Darryl McLeod, Ph.D., says that immigrants face an increased risk of violence due to carrying around large sums of cash.  Photo by Bruce Gilbert
Darryl McLeod, Ph.D., says that immigrants face an increased risk of violence due to carrying around large sums of cash.
Photo by Bruce Gilbert

Leaders from microfinance organizations and credit unions in New York and abroad teamed up with Fordham scholars at a workshop on the financial trends of migrants and the families they leave behind.

The event, “Migration, Remittances and Financial Inclusion,” was held on Nov. 14 at the University’s Rose Hill campus.
It was hosted by Fordham’s Center for International Policy Studies (CIPS), a research center created four months ago to combine the expertise and resources of the Graduate School of Arts and Sciences, Graduate School of Business and School of Law.

The workshop brought together microfinance organizations and credit unions from both ends of two major migration corridors—between New York City and Mexico as well as New York City and the Dominican Republic.

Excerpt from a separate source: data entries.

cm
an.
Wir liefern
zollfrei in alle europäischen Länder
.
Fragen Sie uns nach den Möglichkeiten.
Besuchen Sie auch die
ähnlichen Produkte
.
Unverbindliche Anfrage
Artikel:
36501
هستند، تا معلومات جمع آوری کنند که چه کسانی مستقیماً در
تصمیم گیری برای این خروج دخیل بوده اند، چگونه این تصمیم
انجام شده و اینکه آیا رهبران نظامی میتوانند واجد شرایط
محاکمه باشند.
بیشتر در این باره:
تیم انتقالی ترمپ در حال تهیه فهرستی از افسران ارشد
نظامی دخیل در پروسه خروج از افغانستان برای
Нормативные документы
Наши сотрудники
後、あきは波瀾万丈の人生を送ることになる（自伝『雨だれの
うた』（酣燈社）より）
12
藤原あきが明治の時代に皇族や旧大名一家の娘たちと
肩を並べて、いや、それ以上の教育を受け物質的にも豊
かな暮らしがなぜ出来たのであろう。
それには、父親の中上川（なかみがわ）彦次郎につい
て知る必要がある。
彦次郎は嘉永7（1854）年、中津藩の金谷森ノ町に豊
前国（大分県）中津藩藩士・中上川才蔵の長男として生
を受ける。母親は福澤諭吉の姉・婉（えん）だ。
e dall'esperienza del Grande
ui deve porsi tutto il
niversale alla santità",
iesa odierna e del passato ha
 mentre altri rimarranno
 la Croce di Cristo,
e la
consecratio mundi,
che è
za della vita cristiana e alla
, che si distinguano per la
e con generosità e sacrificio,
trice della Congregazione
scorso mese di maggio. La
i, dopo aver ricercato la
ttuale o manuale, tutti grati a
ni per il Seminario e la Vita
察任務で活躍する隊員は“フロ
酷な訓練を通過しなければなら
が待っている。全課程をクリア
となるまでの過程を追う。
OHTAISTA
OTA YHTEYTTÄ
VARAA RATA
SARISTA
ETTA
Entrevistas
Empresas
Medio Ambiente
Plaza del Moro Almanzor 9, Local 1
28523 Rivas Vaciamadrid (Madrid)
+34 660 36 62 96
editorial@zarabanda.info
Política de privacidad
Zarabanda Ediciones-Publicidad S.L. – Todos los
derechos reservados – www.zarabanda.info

“The connection between these regions is remittances—the billions of dollars that migrants send back to their families each year,” said Darryl McLeod, Ph.D., an associate professor of economics who organized the event with Norma Fuentes, Ph.D., assistant professor of sociology and Erick Rengifo, Ph.D., assistant professor of economics.

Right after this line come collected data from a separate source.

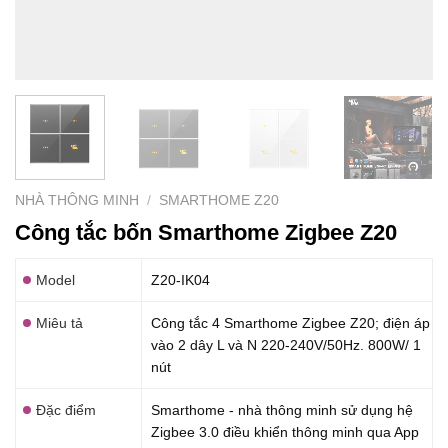
NHÀ THÔNG MINH
/
SMARTHOME Z20
Công tắc bốn Smarthome Zigbee Z20
Model
Z20-IK04
Miêu tả
Công tắc 4 Smarthome Zigbee Z20; điện áp
vào 2 dây L và N 220-240V/50Hz. 800W/ 1
nút
Đặc điểm
Smarthome - nhà thông minh sử dụng hệ
Zigbee 3.0 điều khiển thông minh qua App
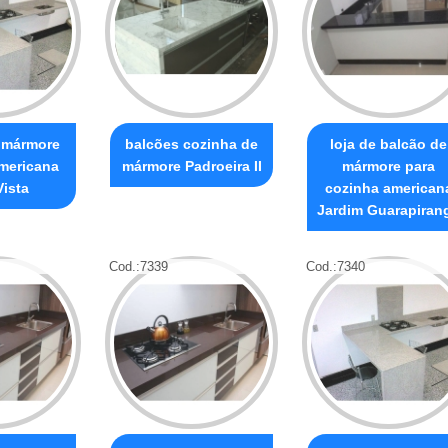
 mármore
balcões cozinha de
loja de balcão de
mericana
mármore Padroeira II
mármore para
Vista
cozinha american
Jardim Guarapiran
Cod.:
7339
Cod.:
7340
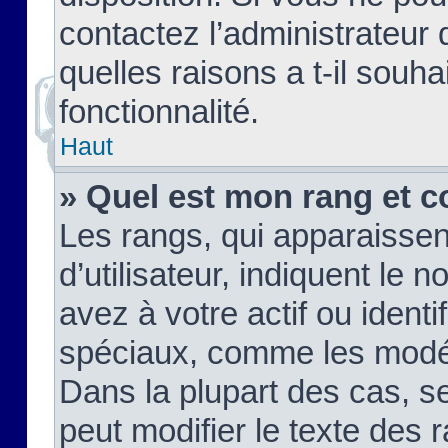
contactez l’administrateur
quelles raisons a t-il souha
fonctionnalité.
Haut
» Quel est mon rang et c
Les rangs, qui apparaisse
d’utilisateur, indiquent l
avez à votre actif ou identif
spéciaux, comme les modér
Dans la plupart des cas, s
peut modifier le texte des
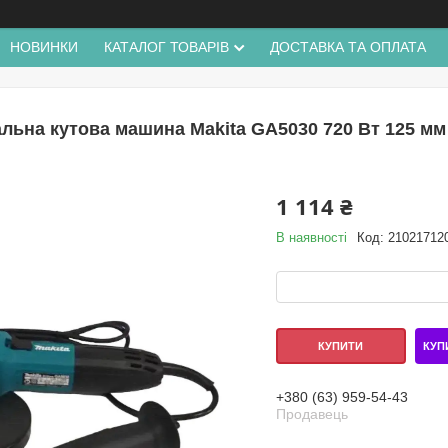
НОВИНКИ
КАТАЛОГ ТОВАРІВ
ДОСТАВКА ТА ОПЛАТА
льна кутова машина Makita GA5030 720 Вт 125 м
1 114 ₴
В наявності
Код:
21021712
КУП
КУПИТИ
+380 (63) 959-54-43
Продавець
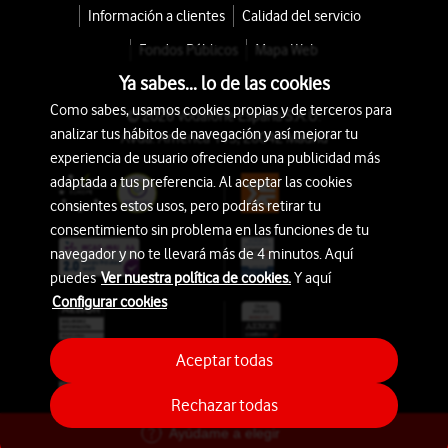
Información a clientes
Calidad del servicio
Fondos Públicos
Mapa Web
Ya sabes... lo de las cookies
Como sabes, usamos cookies propias y de terceros para
© 2026 Vodafone España S.A.U.
analizar tus hábitos de navegación y así mejorar tu
Avda. América 115, 28042 Madrid
experiencia de usuario ofreciendo una publicidad más
adaptada a tus preferencia. Al aceptar las cookies
consientes estos usos, pero podrás retirar tu
consentimiento sin problema en las funciones de tu
navegador y no te llevará más de 4 minutos. Aquí
puedes
Ver nuestra política de cookies.
Y aquí
Configurar cookies
Aceptar todas
Rechazar todas
Ayúdame a elegir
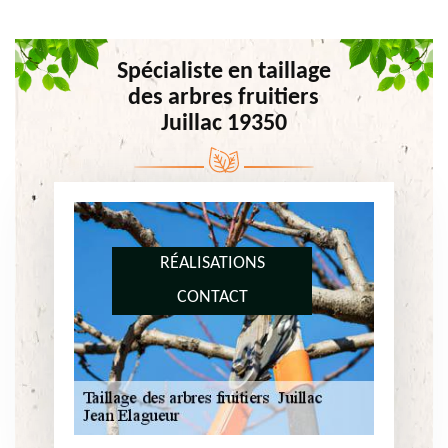
Spécialiste en taillage
des arbres fruitiers
Juillac 19350
RÉALISATIONS
CONTACT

“Channeling these funds through microfinance and community development credit unions can potentially greatly enhance small business and job creation in rural Mexico and the Dominican Republic as well as in the Bronx,” McLeod said.

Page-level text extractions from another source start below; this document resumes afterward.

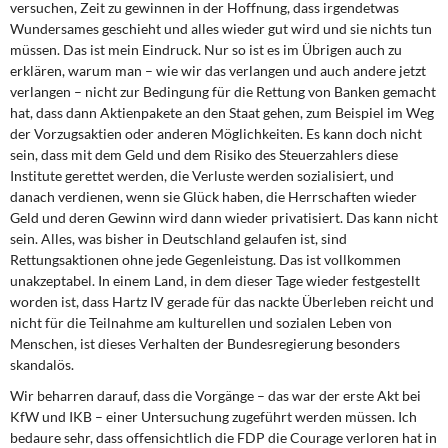
versuchen, Zeit zu gewinnen in der Hoffnung, dass irgendetwas
Wundersames geschieht und alles wieder gut wird und sie nichts tun
müssen. Das ist mein Eindruck. Nur so ist es im Übrigen auch zu
erklären, warum man – wie wir das verlangen und auch andere jetzt
verlangen – nicht zur Bedingung für die Rettung von Banken gemacht
hat, dass dann Aktienpakete an den Staat gehen, zum Beispiel im Weg
der Vorzugsaktien oder anderen Möglichkeiten. Es kann doch nicht
sein, dass mit dem Geld und dem Risiko des Steuerzahlers diese
Institute gerettet werden, die Verluste werden sozialisiert, und
danach verdienen, wenn sie Glück haben, die Herrschaften wieder
Geld und deren Gewinn wird dann wieder privatisiert. Das kann nicht
sein. Alles, was bisher in Deutschland gelaufen ist, sind
Rettungsaktionen ohne jede Gegenleistung. Das ist vollkommen
unakzeptabel. In einem Land, in dem dieser Tage wieder festgestellt
worden ist, dass Hartz IV gerade für das nackte Überleben reicht und
nicht für die Teilnahme am kulturellen und sozialen Leben von
Menschen, ist dieses Verhalten der Bundesregierung besonders
skandalös.
Wir beharren darauf, dass die Vorgänge – das war der erste Akt bei
KfW und IKB – einer Untersuchung zugeführt werden müssen. Ich
bedaure sehr, dass offensichtlich die FDP die Courage verloren hat in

According to figures released last year by the World Bank, remittances accounted for about a third of total external finance worldwide in 2005. A report released by the World Bank this past July shows that remittance flows to developing countries were $251 billion in 2007, up 11 percent from 2006.

That means there are vast sums of money flowing from immigrants in the United States to their home countries. But that doesn’t mean that the system of sending money abroad is perfect, McLeod said.

“At both ends of the remittance corridor, immigrants find themselves excluded from the formal financial services we take for granted,” he said. “The result is high fees and great risk, as immigrants are known to carry large amounts of cash and are often reluctant to report crimes they witness.”

Workshop presenter Alexandre Berthaud, of the Asociación Mexicana de Uniones de Crédito del Sector Social A.C. (AMUCSS), a non-profit organization that works to better financial services in rural Mexico, noted that Mexicans on the receiving end of remittances pay steep costs to collect what their families send them.

“It costs an average $17 plus the risk of being robbed for someone living in the sierras—four hours away from a major city,” he said. “That’s a lot of money. If you receive $200, that’s 10 percent plus the risk of losing it all.

Berthaud also pointed out the negative effects remittances have on Mexican residents, who may grow to depend on them instead of finding a better way of life.

“The money is not circulating because it’s under a mattress, and if the remittances stop, the young people who depend on them migrate themselves, leaving an aging population in the sierras where they once lived,” Berthaud said.

The workshop included presentations from organizations working to improve financial literacy and provide credit and banking services for immigrants in New York and the surrounding area as well as residents of Mexico and the Dominican Republic.

The afternoon portion of the daylong event, which was hosted by John N. Tognino (FCLS ’75), chairman of the Fordham Board of Trustees, focused on efforts by Yale University and community organizations to promote the use of municipal identification cards. The city of New Haven, Conn. began issuing the cards in 2007 to help immigrants gain access to bank accounts and to make them more comfortable reporting crimes to local police.

Presently, CIPS is conducting a survey of Mexican immigrants from Guerrero and Puebla to better understand their use of financial services to cash checks, transfer funds to Mexico and pay bills, McLeod said. He is co-directing the project with Fuentes.